- DATA EXTRACTS:

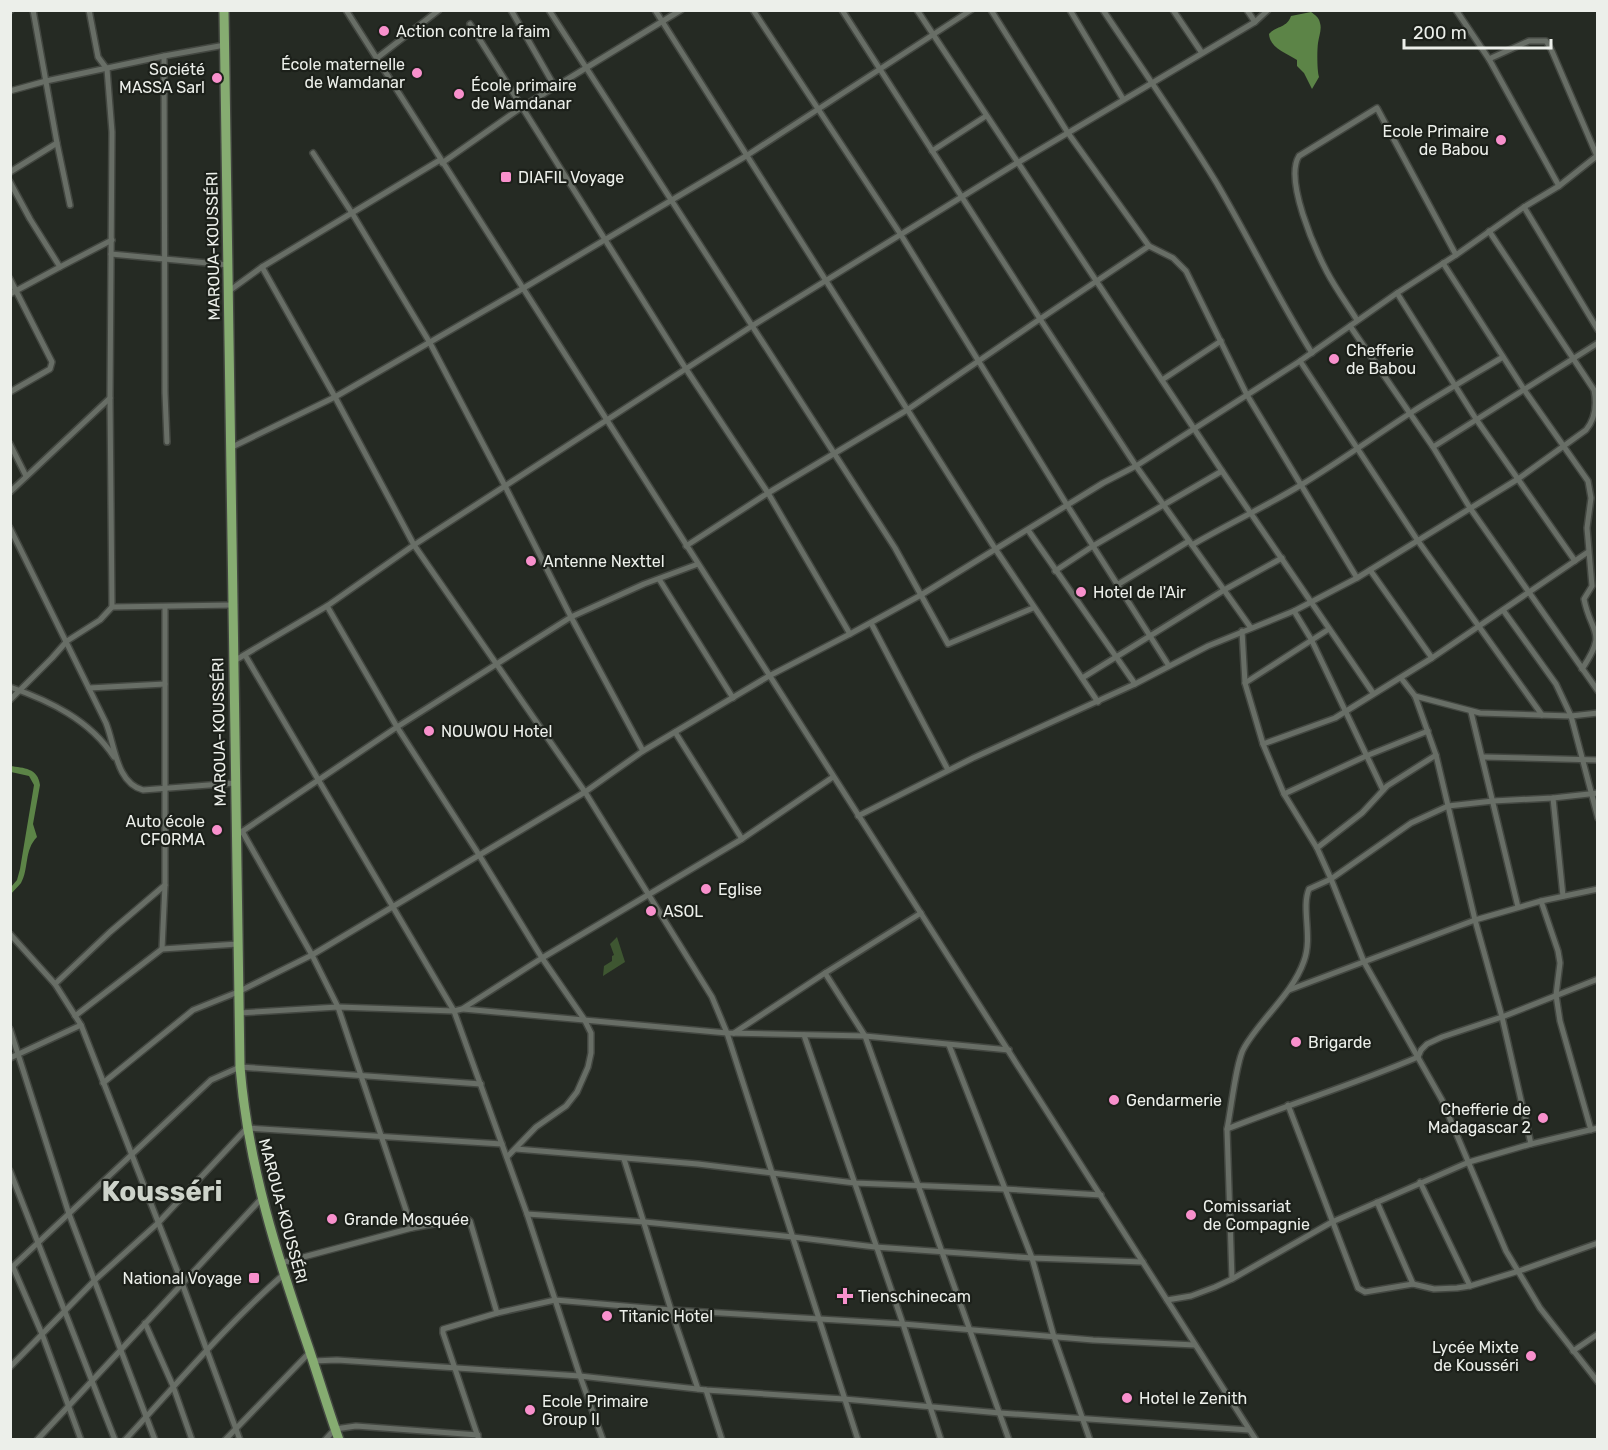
<svg xmlns="http://www.w3.org/2000/svg" width="1608" height="1450" font-family="Rubik,sans-serif">
  <style>
    .green { fill: #3e5631 }
    .water { fill: #5c8447 }
    .lines { fill: none; stroke-linecap: round; stroke-linejoin: round }
    .minor-casing { stroke: #434741; stroke-width: 8 }
    .trunk-casing { stroke: #434741; stroke-width: 12 }
    .minor { stroke: #686e66; stroke-width: 5 }
    .trunk { stroke: #86ac71; stroke-width: 9 }
    .poi-dot { fill: #f890cc; stroke: #1c201a; stroke-width: 2 }
    .labels { text-anchor: middle; dominant-baseline: central; stroke-width: 4.5; stroke-linejoin: round; paint-order: stroke }
    .poi-label { font-size: 16px; fill: #ecefea; stroke: #1c201a; text-anchor: start }
    .street-label { font-size: 16px; fill: #ecefea; stroke: #1c201a }
    .town-label { font-size: 28px; font-weight: bold; fill: #cdd3ca; stroke: #1c201a }
  </style>
  <rect width="100%" height="100%" fill="#252a23"/>
  <polygon class="green" points="617,937 625,962 603,976 604,966 612,961 612,956 614,955 610,944"/>
  <g class="water">
    <path d="M1311 12C1315 15 1319 17 1320 23 1322 29 1319 36 1318 43 1317 50 1317 71 1319 77L1312 89 1304 73 1297 66V60C1286 53 1270 48 1269 34 1276 26 1287 28 1291 16Z"/>
    <path d="M10 766C24 768 38 768 40 785L33 824 37 837C24 850 29 869 21 883 18 887 14 890 11 894V887L17 880 20 869 34 785 29 776 11 772Z"/>
  </g>
  <g class="lines">
    <defs>
      <g id="minor">
        <polyline points="346,10 1256,1440"/>
        <polyline points="511,10 555,87"/>
        <polyline points="549,10 895,548 948,644 1033,608"/>
        <polyline points="655,10 996,550 1098,702"/>
        <polyline points="753,10 901,235 1067,505 1169,666"/>
        <polyline points="842,10 1040,319 1149,246 1068,133 991,10"/>
        <polyline points="917,10 1222,471 1373,693"/>
        <polyline points="1070,10 1123,99"/>
        <path d="M1103 10C1141 67 1180 123 1216 182 1249 238 1277 297 1312 353"/>
        <polyline points="1173,10 1202,53"/>
        <polyline points="1247,10 1255,22"/>
        <polyline points="1456,10 1489,59 1559,186"/>
        <polyline points="10,11 11,10"/>
        <polyline points="470,24 686,369 768,493 850,634"/>
        <polyline points="164,56 165,393 167,442"/>
        <polyline points="377,58 439,10"/>
        <polyline points="1489,59 1529,41 1546,41 1551,49 1597,156"/>
        <polyline points="10,91 46,81 164,56 225,45"/>
        <polyline points="57,143 70,205"/>
        <polyline points="932,151 986,116"/>
        <polyline points="313,153 352,213 430,343 505,486 571,617 643,751"/>
        <polyline points="442,163 522,107 681,10"/>
        <polyline points="10,172 57,143 33,10"/>
        <polyline points="10,182 30,219 60,267 10,294"/>
        <polyline points="1524,207 1598,330"/>
        <polyline points="1149,246 1173,258 1186,271 1247,395 1357,578"/>
        <polyline points="111,254 229,265"/>
        <path d="M1443 263 1525 391 1588 481 1591 498 1587 528 1592 586 1584 599C1591 635 1608 630 1582 669"/>
        <polyline points="60,267 112,240"/>
        <polyline points="262,267 335,397 414,545 585,792 712,997 727,1033 858,1440"/>
        <polyline points="10,279 52,362 50,369 10,392"/>
        <polyline points="229,291 262,267 440,160"/>
        <polyline points="1397,293 1476,419 1575,561"/>
        <path d="M1357 320C1347 304 1336 289 1327 272 1315 249 1284 180 1299 156L1377 108 1456 255"/>
        <polyline points="1350,326 1433,447 1470,508 1598,691"/>
        <polyline points="1300,361 1418,541 1542,715"/>
        <polyline points="1162,380 1221,341"/>
        <polyline points="10,444 26,476"/>
        <polyline points="1433,447 1598,343"/>
        <polyline points="230,448 335,397 522,289 746,156 971,10"/>
        <polyline points="10,492 110,398"/>
        <path d="M10 528 106 723C115 745 116 783 143 790L235 783"/>
        <polyline points="1028,530 1135,684"/>
        <path d="M1192 545C1228 524 1265 507 1301 485 1339 462 1375 436 1412 412 1442 393 1473 375 1503 357"/>
        <polyline points="686,546 768,493 907,410 1040,319 1136,466 1251,628"/>
        <polyline points="1370,570 1432,658"/>
        <polyline points="1055,571 1093,546 1222,471"/>
        <polyline points="659,579 733,698"/>
        <polyline points="1117,585 1189,541"/>
        <polyline points="327,606 397,727 476,850 542,958 584,1019 591,1033 591,1053 588,1067 577,1092 566,1106 536,1127 507,1157"/>
        <polyline points="112,607 232,605"/>
        <polyline points="1503,610 1556,684 1571,716 1598,818"/>
        <polyline points="1294,611 1311,639 1383,790"/>
        <polyline points="871,623 948,770"/>
        <polyline points="1242,631 1245,683 1263,744 1335,718 1432,658 1588,552"/>
        <polyline points="245,655 454,1011 527,1214 580,1376 603,1440"/>
        <polyline points="234,661 327,606 414,545 752,326 1017,163 1255,22 1268,10"/>
        <polyline points="1082,678 1224,590 1282,558"/>
        <polyline points="1401,678 1415,696 1436,755 1475,920 1502,1017 1531,1144"/>
        <polyline points="1245,683 1329,629"/>
        <path d="M10 687C50 701 90 720 114 757"/>
        <polyline points="89,688 165,684"/>
        <polyline points="1415,696 1480,713 1571,716 1598,713"/>
        <polyline points="10,700 52,658 67,641 100,620 112,607 110,398 112,132 107,69 98,57 89,10"/>
        <polyline points="1471,712 1518,907"/>
        <polyline points="675,732 742,839"/>
        <polyline points="1263,744 1284,794 1366,756 1428,731"/>
        <polyline points="1483,757 1598,760"/>
        <path d="M1598 793 1553 798 1493 801 1448 806 1411 823 1331 879 1309 889C1301 908 1313 937 1304 961 1292 995 1261 1018 1244 1048 1236 1061 1231 1111 1227 1129 1290 1104 1355 1084 1418 1057L1421 1050 1427 1044 1442 1037 1502 1017 1598 979"/>
        <polyline points="1284,794 1317,848 1331,879 1364,962 1442,1100 1506,1251 1540,1308 1598,1382"/>
        <polyline points="1553,798 1563,896"/>
        <path d="M858 816 973 758 1135 684 1208 646 1294 611 1357 578 1518 479 1586 430C1596 418 1597 405 1594 390L1489 231"/>
        <polyline points="242,831 312,955 338,1007 412,1228"/>
        <polyline points="237,835 397,727 571,617 644,584 698,564"/>
        <polyline points="1317,848 1362,813 1387,786 1436,755"/>
        <polyline points="1541,901 1558,951 1560,963 1556,995 1560,1021 1591,1130"/>
        <polyline points="10,934 55,984 81,1025 182,1283 240,1440"/>
        <polyline points="162,949 165,885 165,607"/>
        <polyline points="825,973 865,1036 1009,1440"/>
        <polyline points="55,984 110,932 165,885"/>
        <polyline points="1289,990 1475,920 1541,901 1598,889"/>
        <polyline points="463,1009 727,1033 865,1036 1009,1050"/>
        <polyline points="239,1013 338,1007 454,1011 462,1009 542,958 742,839 833,777"/>
        <polyline points="75,1016 162,949 238,944"/>
        <polyline points="10,1029 69,1214 155,1440"/>
        <polyline points="734,1033 825,973 921,913"/>
        <polyline points="804,1035 903,1324 1093,1340 1195,1345"/>
        <polyline points="949,1045 1032,1258 1054,1337 1090,1440"/>
        <polyline points="10,1058 81,1025"/>
        <polyline points="103,1083 193,1010 238,992 312,955 585,792 643,751 769,676 850,634 921,595 1103,483 1136,466 1300,361 1397,293 1456,255 1524,207 1559,186 1598,155"/>
        <polyline points="1288,1105 1358,1288 1365,1292 1413,1284 1434,1289 1457,1288 1470,1286 1519,1271 1598,1243"/>
        <polyline points="1227,1129 1232,1279"/>
        <polyline points="516,1149 698,1164 855,1183 1004,1189 1101,1195"/>
        <polyline points="624,1159 671,1310 698,1389"/>
        <polyline points="10,1171 115,1440"/>
        <polyline points="1420,1182 1470,1286"/>
        <polyline points="1377,1202 1413,1284"/>
        <polyline points="527,1214 645,1222 793,1237 875,1247 1032,1258 1143,1262"/>
        <polyline points="281,1263 412,1228 466,1218 470,1221 497,1313"/>
        <polyline points="13,1267 42,1334 81,1440"/>
        <polyline points="10,1269 211,1080 240,1067 481,1084"/>
        <polyline points="1167,1300 1191,1296 1215,1287 1232,1279 1332,1222 1469,1162 1531,1144 1598,1128"/>
        <polyline points="145,1323 173,1386 192,1440"/>
        <polyline points="1573,1351 1598,1334"/>
        <polyline points="313,1361 337,1360 580,1376 706,1390 844,1399 1000,1413 1249,1430"/>
        <polyline points="10,1367 95,1280 158,1223 247,1128 502,1144"/>
        <polyline points="706,1390 722,1440"/>
        <polyline points="37,1440 261,1199"/>
        <path d="M125 1440C177 1384 226 1325 283 1275"/>
        <polyline points="225,1440 310,1352"/>
        <polyline points="325,1440 335,1429 356,1426 478,1435"/>
        <polyline points="479,1440 443,1333 443,1329 497,1313 555,1300 671,1310 903,1324 941,1440"/>
      </g>
      <path id="trunk" d="M224 10 240 1067C248 1165 277 1256 309 1349 319 1379 328 1409 339 1440"/>
    </defs>
    <use href="#minor" class="minor-casing"/>
    <use href="#trunk" class="trunk-casing"/>
    <use href="#minor" class="minor"/>
    <use href="#trunk" class="trunk"/>
  </g>
  <g class="poi-dot">
    <circle cx="384" cy="31" r="6"/>
    <circle cx="417" cy="73" r="6"/>
    <circle cx="217" cy="78" r="6"/>
    <circle cx="459" cy="94" r="6"/>
    <circle cx="1501" cy="140" r="6"/>
    <rect x="500" y="171" width="12" height="12" rx="3"/>
    <circle cx="1334" cy="359" r="6"/>
    <circle cx="531" cy="561" r="6"/>
    <circle cx="1081" cy="592" r="6"/>
    <circle cx="429" cy="731" r="6"/>
    <circle cx="217" cy="830" r="6"/>
    <circle cx="706" cy="889" r="6"/>
    <circle cx="651" cy="911" r="6"/>
    <circle cx="1296" cy="1042" r="6"/>
    <circle cx="1114" cy="1100" r="6"/>
    <circle cx="1543" cy="1118" r="6"/>
    <circle cx="1191" cy="1215" r="6"/>
    <circle cx="332" cy="1219" r="6"/>
    <rect x="248" y="1272" width="12" height="12" rx="3"/>
    <path d="M842 1287h6v6h6v6h-6v6h-6v-6h-6v-6h6z"/>
    <circle cx="607" cy="1316" r="6"/>
    <circle cx="1531" cy="1356" r="6"/>
    <circle cx="1127" cy="1398" r="6"/>
    <circle cx="530" cy="1410" r="6"/>
  </g>
  <g class="labels">
    <g class="poi-label">
      <text x="396" y="31">Action contre la faim</text>
      <text x="405" y="64" text-anchor="end">École maternelle<tspan x="405" dy="18">de Wamdanar</tspan></text>
      <text x="205" y="69" text-anchor="end">Société<tspan x="205" dy="18">MASSA Sarl</tspan></text>
      <text x="471" y="85">École primaire<tspan x="471" dy="18">de Wamdanar</tspan></text>
      <text x="1489" y="131" text-anchor="end">Ecole Primaire<tspan x="1489" dy="18">de Babou</tspan></text>
      <text x="518" y="177">DIAFIL Voyage</text>
      <text x="1346" y="350">Chefferie<tspan x="1346" dy="18">de Babou</tspan></text>
      <text x="543" y="561">Antenne Nexttel</text>
      <text x="1093" y="592">Hotel de l'Air</text>
      <text x="441" y="731">NOUWOU Hotel</text>
      <text x="205" y="821" text-anchor="end">Auto école<tspan x="205" dy="18">CFORMA</tspan></text>
      <text x="718" y="889">Eglise</text>
      <text x="663" y="911">ASOL</text>
      <text x="1308" y="1042">Brigarde</text>
      <text x="1126" y="1100">Gendarmerie</text>
      <text x="1531" y="1109" text-anchor="end">Chefferie de<tspan x="1531" dy="18">Madagascar 2</tspan></text>
      <text x="1203" y="1206">Comissariat<tspan x="1203" dy="18">de Compagnie</tspan></text>
      <text x="344" y="1219">Grande Mosquée</text>
      <text x="242" y="1278" text-anchor="end">National Voyage</text>
      <text x="858" y="1296">Tienschinecam</text>
      <text x="619" y="1316">Titanic Hotel</text>
      <text x="1519" y="1347" text-anchor="end">Lycée Mixte<tspan x="1519" dy="18">de Kousséri</tspan></text>
      <text x="1139" y="1398">Hotel le Zenith</text>
      <text x="542" y="1401">Ecole Primaire<tspan x="542" dy="18">Group II</tspan></text>
    </g>
    <g class="street-label">
      <text transform="translate(213 246) rotate(-91)">MAROUA-KOUSSÉRI</text>
      <text transform="translate(219 732) rotate(-91)">MAROUA-KOUSSÉRI</text>
      <text transform="translate(283 1211) rotate(75)">MAROUA-KOUSSÉRI</text>
    </g>
    <g class="town-label">
      <text x="162" y="1191">Kousséri</text>
    </g>
  </g>
  <rect width="1608" height="1450" fill="none" stroke="#ecefea" stroke-width="24"/>
  <path d="M1404 39v9h147v-9" fill="none" stroke="#ecefea" stroke-width="3"/>
  <text x="1413" y="39" font-size="18" fill="#ecefea" stroke="#1c201a" stroke-width="4.5" paint-order="stroke">200 m</text>
</svg>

- DIRECTIONS: Among the lines above, find those containing the word "Voyage" and copy each.

- SOLUTION TO THIS PROBLEM:
      <text x="518" y="177">DIAFIL Voyage</text>
      <text x="242" y="1278" text-anchor="end">National Voyage</text>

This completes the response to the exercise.